Recognizing avalanche terrain can help you ensure only one person at a time is exposed to avalanche hazard.
So the first question to ask: Is the terrain steep enough to avalanche?
The second question to ask: If not, is it connected to steeper terrain?
Many avalanche fatalities have occurred when people were riding on low angle slopes connected to steeper slopes above them. The best way to determine whether the terrain is steep enough to avalanche is
to actually measure it with a slope meter or inclinometer. See photo at right.
Vegetation can help identify where avalanches occur:
Avalanches frequently run down these chutes with no trees.
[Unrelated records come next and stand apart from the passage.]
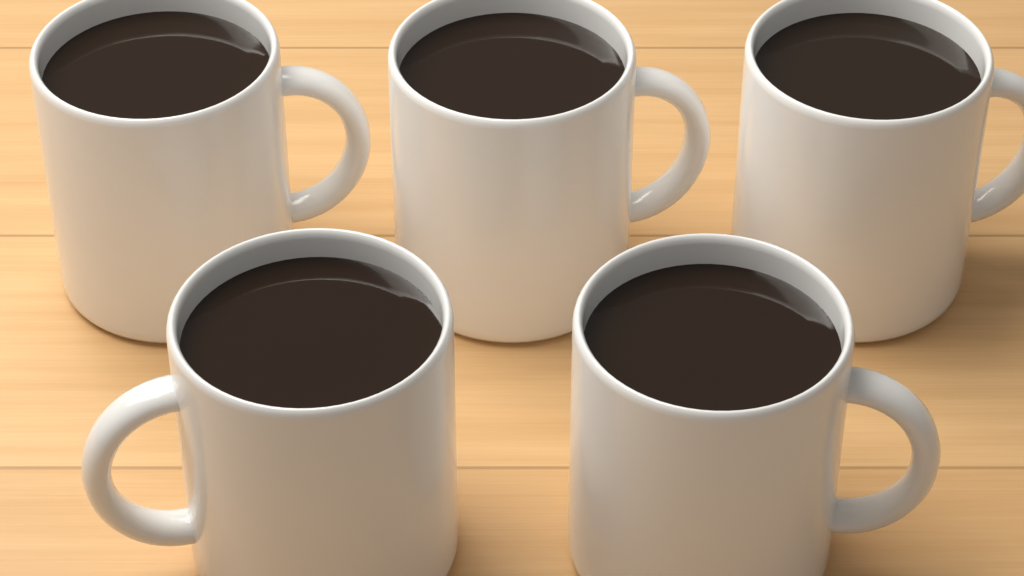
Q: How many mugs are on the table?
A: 5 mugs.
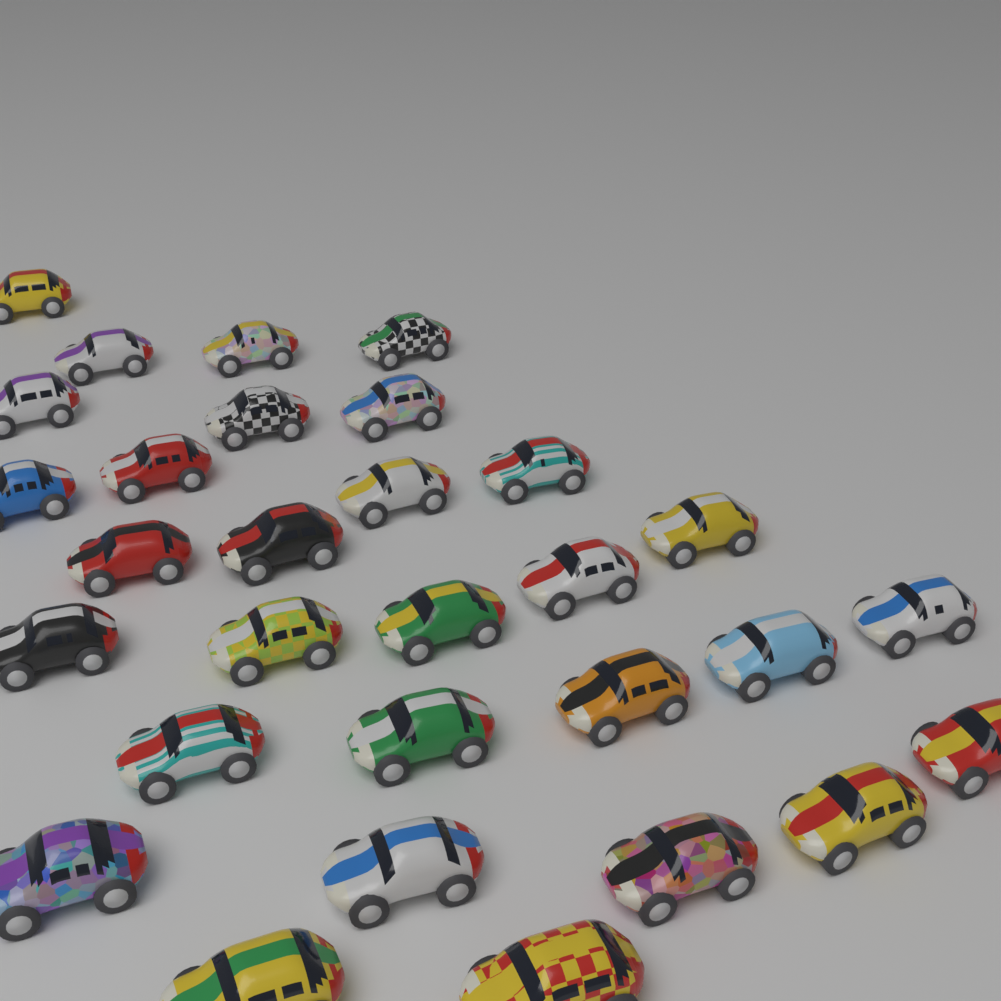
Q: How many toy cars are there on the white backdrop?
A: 30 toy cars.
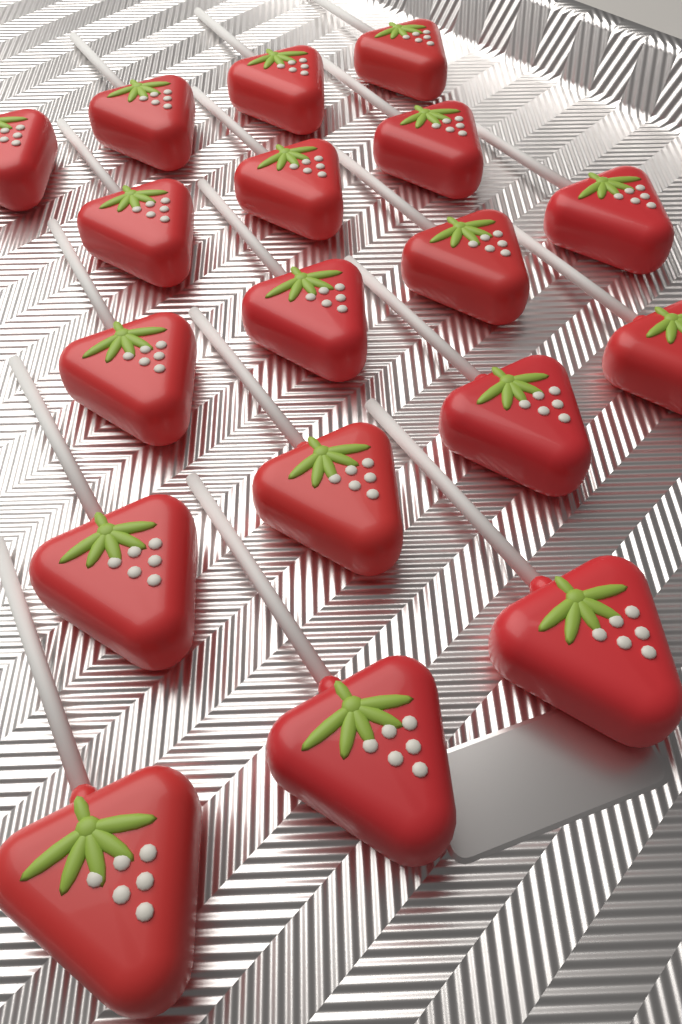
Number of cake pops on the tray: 18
Trees in the run out zone show damage from avalanches. With a stable snowpack, climbing these chutes is a great idea, but do it one at a time and watch from a safe zone.
But I don't climb big hills?
Even small slopes are avalanche terrain. Recognizing avalanche terrain in big bowls is easy. Identifying smaller slopes that can be equally deadly is more difficult. If it is steeper than 30 degrees, it can slide. The small avalanche in the photo at the top of this page resulted in a fatality. Even on small slopes go one at a time.
When can I ride in avalanche terrain?
Some of the best riding is in avalanche terrain, but sometimes this is a good idea and sometimes it is not.